Prabhas-starrer Kalki 2898 AD, which released on Thursday, has crossed the Rs 300-crore mark in box office collections in its first weekend in India. While it is good news for the country’s largest multiplex operator, PVR Inox — which has struggled with a weak first-half this calendar year, the company is no longer counting on feature films alone to drive revenue at its properties.

The entertainment company, which has grappled with net losses for the last four years and has a net debt of Rs 1,300 crore as of March 31, 2024, is looking to enhance revenue through content diversification and is also putting in place an asset-light model to reduce capital expenditure (capex) by 50-60% over the next two years, Sanjeev Kumar Bijli, executive director at PVR Inox, told FE.

The idea, Bijli said, is to optimise resources and maximise returns by looking at alternative revenue streams and prioritising operational efficiencies.

PVR Inox has an annual capex of around Rs 300-350 crore, according to sector analysts. It is looking to set up 118-120 screens in FY25, cashing in on the south Indian market, Bijli said. 

Shares of PVR Inox were up 6% intraday on the BSE on Monday, before finally settling at Rs 1,497.95 apiece, up 4.93%.

Bijli said that the company is also renegotiating rentals for operational cinemas, shutting down underperforming theatres and tapping food and beverage (F&B) revenue aggressively.

In FY24, PVR Inox’s F&B revenue increased by 21% year-on-year to nearly Rs 2,000 crore. It accounts for around 32% of its FY24 revenue of Rs 6,107 crore, according to sector experts. The F&B spend per head increased by 11% y-o-y to Rs 132 in FY24 as the company provided multiple food options at its properties. The company has also formed a strategic partnership with Devyani International, which runs quick-service restaurants, to jointly develop food courts in shopping malls within India.

“The idea is to improve admissions by screening alternate content such as live events, concerts, popular sporting leagues and tournaments besides feature films,” Bijli said about the company’s content diversification strategy.

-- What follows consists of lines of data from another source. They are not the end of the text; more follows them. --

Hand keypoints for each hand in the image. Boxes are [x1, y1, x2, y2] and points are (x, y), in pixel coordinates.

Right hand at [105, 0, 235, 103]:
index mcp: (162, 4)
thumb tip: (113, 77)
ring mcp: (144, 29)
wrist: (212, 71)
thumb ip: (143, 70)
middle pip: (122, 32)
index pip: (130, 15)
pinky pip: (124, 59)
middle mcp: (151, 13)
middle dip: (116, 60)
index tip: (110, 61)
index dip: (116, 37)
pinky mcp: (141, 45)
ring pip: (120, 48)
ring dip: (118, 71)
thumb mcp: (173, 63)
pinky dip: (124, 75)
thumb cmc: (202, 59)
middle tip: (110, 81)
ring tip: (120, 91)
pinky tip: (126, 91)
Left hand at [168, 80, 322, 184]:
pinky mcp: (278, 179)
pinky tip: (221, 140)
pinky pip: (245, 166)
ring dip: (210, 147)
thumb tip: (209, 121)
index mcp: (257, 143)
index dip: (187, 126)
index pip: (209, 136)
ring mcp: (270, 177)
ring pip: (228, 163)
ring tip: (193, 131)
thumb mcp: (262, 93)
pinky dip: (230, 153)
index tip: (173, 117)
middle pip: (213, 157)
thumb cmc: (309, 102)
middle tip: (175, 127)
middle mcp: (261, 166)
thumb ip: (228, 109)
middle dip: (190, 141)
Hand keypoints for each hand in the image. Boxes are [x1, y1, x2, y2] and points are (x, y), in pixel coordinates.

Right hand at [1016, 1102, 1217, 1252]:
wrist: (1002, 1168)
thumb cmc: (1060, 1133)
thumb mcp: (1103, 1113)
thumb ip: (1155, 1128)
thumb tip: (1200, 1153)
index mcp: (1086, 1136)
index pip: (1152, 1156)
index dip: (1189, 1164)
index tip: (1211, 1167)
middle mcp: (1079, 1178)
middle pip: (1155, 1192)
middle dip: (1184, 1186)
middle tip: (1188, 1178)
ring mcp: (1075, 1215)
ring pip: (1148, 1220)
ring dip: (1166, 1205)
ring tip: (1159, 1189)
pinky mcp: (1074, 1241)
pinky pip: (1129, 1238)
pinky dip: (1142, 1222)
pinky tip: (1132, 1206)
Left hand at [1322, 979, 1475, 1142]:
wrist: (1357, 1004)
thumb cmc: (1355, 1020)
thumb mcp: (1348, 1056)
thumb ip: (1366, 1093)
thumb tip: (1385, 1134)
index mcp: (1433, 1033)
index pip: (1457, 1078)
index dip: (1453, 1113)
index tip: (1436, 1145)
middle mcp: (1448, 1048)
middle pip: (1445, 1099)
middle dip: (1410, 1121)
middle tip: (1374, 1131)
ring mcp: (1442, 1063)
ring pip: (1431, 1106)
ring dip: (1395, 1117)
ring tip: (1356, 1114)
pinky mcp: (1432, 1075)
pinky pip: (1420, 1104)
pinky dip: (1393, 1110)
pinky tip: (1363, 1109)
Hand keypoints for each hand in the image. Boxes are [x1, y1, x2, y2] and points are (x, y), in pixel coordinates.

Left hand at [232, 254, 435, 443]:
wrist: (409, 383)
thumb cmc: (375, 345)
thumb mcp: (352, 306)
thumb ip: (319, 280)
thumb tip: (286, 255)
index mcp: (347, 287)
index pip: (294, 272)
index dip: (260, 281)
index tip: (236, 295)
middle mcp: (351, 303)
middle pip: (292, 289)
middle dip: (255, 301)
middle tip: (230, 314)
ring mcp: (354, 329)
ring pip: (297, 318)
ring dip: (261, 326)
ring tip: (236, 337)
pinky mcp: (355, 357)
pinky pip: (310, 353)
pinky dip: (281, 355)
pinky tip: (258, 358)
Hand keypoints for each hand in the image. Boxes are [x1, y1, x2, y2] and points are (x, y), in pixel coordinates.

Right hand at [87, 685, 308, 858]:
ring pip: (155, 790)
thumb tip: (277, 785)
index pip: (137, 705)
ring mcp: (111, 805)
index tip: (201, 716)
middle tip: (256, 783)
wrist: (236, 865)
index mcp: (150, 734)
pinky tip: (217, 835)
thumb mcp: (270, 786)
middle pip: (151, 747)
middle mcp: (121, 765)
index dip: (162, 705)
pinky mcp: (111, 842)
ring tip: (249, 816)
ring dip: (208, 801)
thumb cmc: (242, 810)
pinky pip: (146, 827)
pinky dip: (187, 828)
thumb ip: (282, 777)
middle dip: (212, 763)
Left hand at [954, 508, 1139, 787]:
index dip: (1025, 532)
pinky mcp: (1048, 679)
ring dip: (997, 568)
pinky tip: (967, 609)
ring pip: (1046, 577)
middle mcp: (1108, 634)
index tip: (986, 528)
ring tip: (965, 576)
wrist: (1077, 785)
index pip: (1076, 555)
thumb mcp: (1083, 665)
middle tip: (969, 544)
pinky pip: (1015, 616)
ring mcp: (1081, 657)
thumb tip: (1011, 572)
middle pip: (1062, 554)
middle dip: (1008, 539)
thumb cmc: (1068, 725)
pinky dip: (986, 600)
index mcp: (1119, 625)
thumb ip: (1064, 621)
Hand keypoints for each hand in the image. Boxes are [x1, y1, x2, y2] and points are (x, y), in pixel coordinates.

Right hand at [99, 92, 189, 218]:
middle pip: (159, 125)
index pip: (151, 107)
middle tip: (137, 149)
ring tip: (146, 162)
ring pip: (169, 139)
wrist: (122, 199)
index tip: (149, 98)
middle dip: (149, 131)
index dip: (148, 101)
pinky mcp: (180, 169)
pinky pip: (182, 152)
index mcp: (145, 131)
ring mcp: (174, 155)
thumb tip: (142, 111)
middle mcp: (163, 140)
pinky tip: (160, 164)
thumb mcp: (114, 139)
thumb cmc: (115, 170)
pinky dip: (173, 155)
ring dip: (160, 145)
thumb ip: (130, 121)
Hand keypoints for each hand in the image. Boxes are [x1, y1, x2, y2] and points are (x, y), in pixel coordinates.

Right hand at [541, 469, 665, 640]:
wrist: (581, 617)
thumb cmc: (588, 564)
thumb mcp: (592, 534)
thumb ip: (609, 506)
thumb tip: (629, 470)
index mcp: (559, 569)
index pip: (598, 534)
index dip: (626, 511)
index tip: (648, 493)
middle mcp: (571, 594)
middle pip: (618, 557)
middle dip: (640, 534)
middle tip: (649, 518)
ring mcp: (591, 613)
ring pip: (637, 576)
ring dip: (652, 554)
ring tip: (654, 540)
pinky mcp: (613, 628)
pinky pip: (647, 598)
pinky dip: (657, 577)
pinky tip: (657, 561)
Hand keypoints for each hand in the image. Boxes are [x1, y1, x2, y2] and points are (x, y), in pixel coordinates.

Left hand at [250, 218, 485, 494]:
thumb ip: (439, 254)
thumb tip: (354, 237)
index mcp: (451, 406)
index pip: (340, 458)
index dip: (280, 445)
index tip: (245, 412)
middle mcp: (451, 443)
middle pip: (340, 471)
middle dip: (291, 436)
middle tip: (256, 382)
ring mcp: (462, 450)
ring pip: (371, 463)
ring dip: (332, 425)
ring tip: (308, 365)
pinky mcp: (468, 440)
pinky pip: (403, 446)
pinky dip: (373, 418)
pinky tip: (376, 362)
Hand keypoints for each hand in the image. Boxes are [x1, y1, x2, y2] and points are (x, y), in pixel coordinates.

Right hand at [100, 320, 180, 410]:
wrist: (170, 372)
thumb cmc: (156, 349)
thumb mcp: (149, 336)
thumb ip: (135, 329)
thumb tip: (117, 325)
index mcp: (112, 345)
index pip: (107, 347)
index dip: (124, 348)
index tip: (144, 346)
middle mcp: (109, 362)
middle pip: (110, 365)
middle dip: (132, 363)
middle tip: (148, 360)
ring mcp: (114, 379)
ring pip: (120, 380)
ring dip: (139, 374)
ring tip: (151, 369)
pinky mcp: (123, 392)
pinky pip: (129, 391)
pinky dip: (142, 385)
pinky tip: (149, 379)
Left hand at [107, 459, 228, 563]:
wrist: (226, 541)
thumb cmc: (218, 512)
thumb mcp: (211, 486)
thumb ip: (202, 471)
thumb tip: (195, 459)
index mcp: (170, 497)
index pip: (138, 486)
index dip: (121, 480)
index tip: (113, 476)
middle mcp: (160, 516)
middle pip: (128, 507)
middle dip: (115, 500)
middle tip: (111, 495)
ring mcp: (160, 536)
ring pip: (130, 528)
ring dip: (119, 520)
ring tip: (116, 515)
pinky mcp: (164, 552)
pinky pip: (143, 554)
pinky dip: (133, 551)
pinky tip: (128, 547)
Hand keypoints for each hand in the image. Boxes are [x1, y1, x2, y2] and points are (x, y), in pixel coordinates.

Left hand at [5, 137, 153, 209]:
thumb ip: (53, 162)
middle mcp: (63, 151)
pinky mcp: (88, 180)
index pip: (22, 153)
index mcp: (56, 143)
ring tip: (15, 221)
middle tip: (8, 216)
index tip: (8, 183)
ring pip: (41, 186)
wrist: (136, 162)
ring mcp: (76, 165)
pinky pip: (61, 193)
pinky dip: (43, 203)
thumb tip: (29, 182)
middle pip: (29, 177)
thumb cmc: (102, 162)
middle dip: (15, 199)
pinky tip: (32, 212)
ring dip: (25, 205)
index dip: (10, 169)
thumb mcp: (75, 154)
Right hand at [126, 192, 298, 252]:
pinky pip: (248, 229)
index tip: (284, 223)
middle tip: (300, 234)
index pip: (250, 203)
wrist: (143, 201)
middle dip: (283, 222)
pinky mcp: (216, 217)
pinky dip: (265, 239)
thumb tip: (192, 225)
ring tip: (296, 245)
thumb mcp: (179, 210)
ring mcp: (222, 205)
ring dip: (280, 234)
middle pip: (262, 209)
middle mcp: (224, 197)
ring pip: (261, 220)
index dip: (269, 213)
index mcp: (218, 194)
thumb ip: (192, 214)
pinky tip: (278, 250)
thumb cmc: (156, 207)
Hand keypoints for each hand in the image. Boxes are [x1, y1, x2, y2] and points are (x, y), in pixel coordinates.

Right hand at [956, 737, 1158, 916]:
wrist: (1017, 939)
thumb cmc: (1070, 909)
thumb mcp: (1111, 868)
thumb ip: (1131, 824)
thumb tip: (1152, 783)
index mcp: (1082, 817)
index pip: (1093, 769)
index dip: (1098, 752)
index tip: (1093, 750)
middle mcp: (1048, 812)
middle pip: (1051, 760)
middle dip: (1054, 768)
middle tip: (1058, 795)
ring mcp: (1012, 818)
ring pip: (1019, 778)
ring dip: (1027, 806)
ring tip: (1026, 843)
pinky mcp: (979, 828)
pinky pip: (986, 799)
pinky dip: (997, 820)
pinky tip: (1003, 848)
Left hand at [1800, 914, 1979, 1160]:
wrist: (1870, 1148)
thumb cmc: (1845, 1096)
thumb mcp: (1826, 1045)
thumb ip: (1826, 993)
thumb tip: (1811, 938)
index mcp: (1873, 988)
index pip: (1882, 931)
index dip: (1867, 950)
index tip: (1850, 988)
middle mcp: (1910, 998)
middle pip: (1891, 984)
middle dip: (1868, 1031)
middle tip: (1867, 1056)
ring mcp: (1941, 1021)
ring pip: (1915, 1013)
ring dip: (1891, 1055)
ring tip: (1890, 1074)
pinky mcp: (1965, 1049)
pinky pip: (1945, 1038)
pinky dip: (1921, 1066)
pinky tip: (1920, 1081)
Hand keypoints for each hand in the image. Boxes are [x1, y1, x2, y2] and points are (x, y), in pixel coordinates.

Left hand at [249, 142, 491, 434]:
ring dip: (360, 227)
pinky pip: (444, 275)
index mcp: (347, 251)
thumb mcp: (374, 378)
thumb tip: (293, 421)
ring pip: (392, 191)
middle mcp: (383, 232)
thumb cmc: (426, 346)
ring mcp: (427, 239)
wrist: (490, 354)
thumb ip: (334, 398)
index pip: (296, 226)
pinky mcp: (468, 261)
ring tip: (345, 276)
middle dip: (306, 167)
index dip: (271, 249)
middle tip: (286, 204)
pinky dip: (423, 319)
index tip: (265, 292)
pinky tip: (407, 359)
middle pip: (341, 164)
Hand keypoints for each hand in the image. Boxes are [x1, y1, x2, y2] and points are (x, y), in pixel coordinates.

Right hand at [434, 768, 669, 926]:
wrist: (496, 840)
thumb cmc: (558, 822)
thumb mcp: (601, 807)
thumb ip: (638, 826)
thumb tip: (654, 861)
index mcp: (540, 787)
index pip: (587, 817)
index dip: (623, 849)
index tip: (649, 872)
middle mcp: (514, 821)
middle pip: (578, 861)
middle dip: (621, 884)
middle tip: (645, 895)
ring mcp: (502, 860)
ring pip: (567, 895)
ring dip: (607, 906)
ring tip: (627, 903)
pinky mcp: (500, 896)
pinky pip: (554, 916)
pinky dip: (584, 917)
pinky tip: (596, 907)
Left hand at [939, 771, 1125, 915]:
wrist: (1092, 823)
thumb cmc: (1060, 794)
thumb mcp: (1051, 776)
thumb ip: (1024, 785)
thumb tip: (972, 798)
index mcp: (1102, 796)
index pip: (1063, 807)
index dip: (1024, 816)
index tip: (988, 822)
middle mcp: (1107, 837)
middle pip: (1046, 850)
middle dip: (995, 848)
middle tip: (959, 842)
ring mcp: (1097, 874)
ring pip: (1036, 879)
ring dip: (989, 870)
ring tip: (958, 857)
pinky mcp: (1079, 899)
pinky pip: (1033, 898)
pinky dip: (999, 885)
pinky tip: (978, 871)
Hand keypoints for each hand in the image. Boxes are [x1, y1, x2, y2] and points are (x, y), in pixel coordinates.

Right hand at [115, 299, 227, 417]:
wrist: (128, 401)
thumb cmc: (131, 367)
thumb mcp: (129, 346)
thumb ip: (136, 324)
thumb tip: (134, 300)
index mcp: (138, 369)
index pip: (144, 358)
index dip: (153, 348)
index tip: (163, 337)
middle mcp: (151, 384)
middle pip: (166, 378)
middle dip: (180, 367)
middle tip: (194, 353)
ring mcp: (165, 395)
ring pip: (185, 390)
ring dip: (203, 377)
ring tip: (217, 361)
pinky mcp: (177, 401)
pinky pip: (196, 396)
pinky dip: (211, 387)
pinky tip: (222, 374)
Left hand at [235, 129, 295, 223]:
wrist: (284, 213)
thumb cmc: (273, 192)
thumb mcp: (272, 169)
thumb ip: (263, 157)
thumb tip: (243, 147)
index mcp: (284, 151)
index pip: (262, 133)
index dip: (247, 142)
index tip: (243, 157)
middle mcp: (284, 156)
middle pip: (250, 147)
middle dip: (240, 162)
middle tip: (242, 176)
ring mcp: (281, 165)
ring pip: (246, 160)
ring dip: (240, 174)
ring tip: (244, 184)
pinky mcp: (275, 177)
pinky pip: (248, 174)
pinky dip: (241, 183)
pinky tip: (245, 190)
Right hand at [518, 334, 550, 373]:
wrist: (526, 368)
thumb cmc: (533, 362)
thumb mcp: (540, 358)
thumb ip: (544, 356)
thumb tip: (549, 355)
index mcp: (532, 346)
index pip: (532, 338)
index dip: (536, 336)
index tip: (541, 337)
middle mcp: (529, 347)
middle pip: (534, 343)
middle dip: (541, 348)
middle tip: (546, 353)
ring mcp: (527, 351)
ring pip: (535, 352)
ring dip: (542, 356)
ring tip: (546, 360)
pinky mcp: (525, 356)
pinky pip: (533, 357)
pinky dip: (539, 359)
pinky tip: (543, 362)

“As far as an asset-light model goes, we are talking to like-minded developers who can make an upfront capital investment, while we will come in with our projectors and sound. Alternatively, we are also looking at a 100% investment from developers, while we will manage properties for a fee,” he said.

Following the closure of 85 underperforming screens in FY24, the multiplex chain plans to shutter 70 more properties in FY25, Bijli said. Currently, the cinema chain operates 1,748 screens in 361 cinemas in 112 cities in India and Sri Lanka.